Morgan Stanley analyst Katy Huberty said in a report dated June 27 that her firm’s AlphaWise tracker suggests 40 million iPhone units for the June quarter, which is in line with the consensus estimate. The tracker uses analysis of web searches and sell-through data.

For the second half of the 2016 calendar year, Huberty estimates that the consensus is looking for around 120 million iPhone units, which is higher than her estimate of 116 million, including 42 million in the September quarter and 74 million in the December quarter. Despite these estimates, Huberty said she currently expects a slight year over year decline from last year’s 72 million iPhones in the December quarter as a result of less demand for Apple’s older iPhone models.

Apple’s gross margin won’t be as bad as some think

The Morgan Stanley analyst notes that Apple hasn’t come up short of its gross margin guidance in any of the last 11 quarters or since management introduced their current methodology for figuring guidance. She adds that while strong demand for the iPhone SE is causing investors to worry about margins, Apple still appears to be supply-constrained on the handset.

She explained that some models still have a wait time of several days to a week on the company’s website. She believes this matches management’s comments about not reaching a balance in supply and demand in the June quarter.

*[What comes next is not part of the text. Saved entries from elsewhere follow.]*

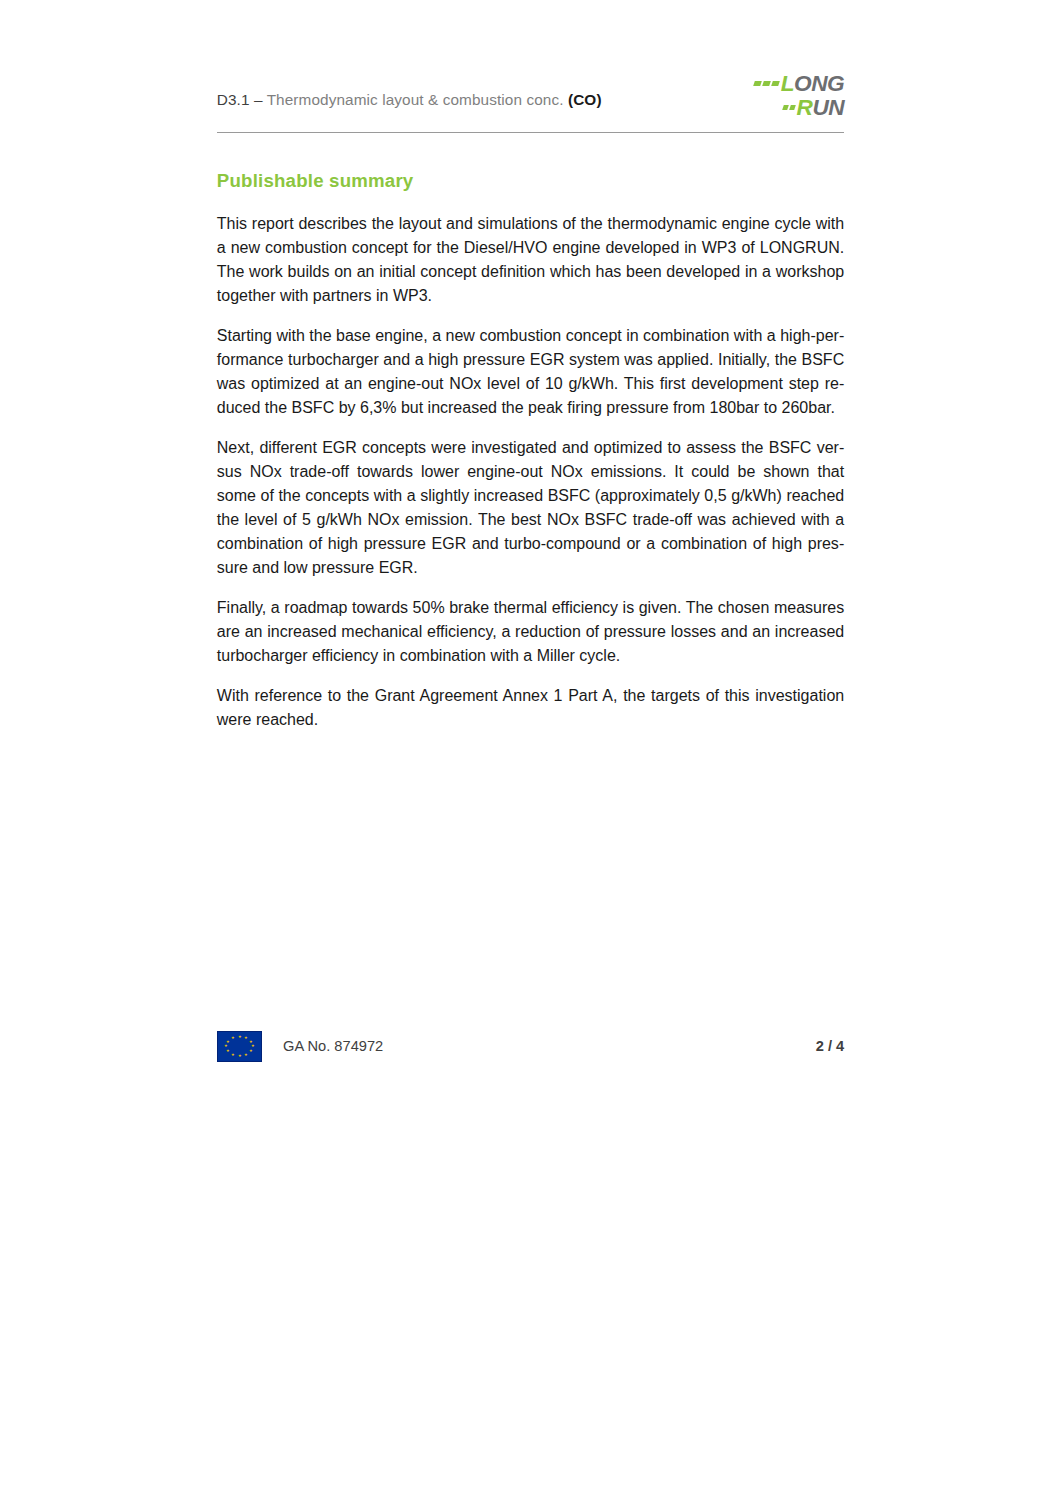D3.1 – Thermodynamic layout & combustion conc. (CO)
LONG
RUN
Publishable summary
This report describes the layout and simulations of the thermodynamic engine cycle with a new combustion concept for the Diesel/HVO engine developed in WP3 of LONGRUN. The work builds on an initial concept definition which has been developed in a workshop together with partners in WP3.
Starting with the base engine, a new combustion concept in combination with a high-performance turbocharger and a high pressure EGR system was applied. Initially, the BSFC was optimized at an engine-out NOx level of 10 g/kWh. This first development step reduced the BSFC by 6,3% but increased the peak firing pressure from 180bar to 260bar.
Next, different EGR concepts were investigated and optimized to assess the BSFC versus NOx trade-off towards lower engine-out NOx emissions. It could be shown that some of the concepts with a slightly increased BSFC (approximately 0,5 g/kWh) reached the level of 5 g/kWh NOx emission. The best NOx BSFC trade-off was achieved with a combination of high pressure EGR and turbo-compound or a combination of high pressure and low pressure EGR.
Finally, a roadmap towards 50% brake thermal efficiency is given. The chosen measures are an increased mechanical efficiency, a reduction of pressure losses and an increased turbocharger efficiency in combination with a Miller cycle.
With reference to the Grant Agreement Annex 1 Part A, the targets of this investigation were reached.
★ ★ ★ ★ ★ ★ ★ ★ ★ ★ ★ ★
GA No. 874972
2 / 4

Huberty estimates that the iPhone SE’s gross margin is around 40%. This is lower than that of the other iPhones but still higher than the guidance range given by management, which is 37.5% to 38%. Further, the supply constraint on the iPhone SE places a limit on margin dilution for the June quarter.

Positive gross margin drivers for Apple

She also sees some other positive drivers for Apple’s gross margins. For example, the U.S. dollar is about the same as it was when Apple released its last guidance on April 26. It’s also a bit weaker than it was a year ago and in the last quarter. Additionally, Apple’s warranty accruals declined from 2.3% of revenue in last year’s December to 1.7% in the March quarter. Huberty added that the iPhone SE uses a lot of the same components that are used in the current models. She doesn’t expect accruals to rise much.

She has reduced her gross margin estimate for the September quarter. She said the mix of the iPhone SE will continue rising. She explains that in the past, new iPhone form factors have pressured Apple’s September margins. However, this year’s iPhone 7 isn’t expected to have any major changes. This should also support the company’s margins as the iPhone SE dilutes them.

For the June quarter, she’s now expecting a gross margin of 38%. This is lower than her previous estimate of 38.8% and consensus of 38.6%. She doesn’t expect a return to iPhone unit growth until the 2017 iPhone. She maintains her $120 price target and Overweight rating on Apple shares.

Apple shares declined by as much as 1.61% to $91.90 during regular trading hours on Monday. Brexit continued to weigh on the markets.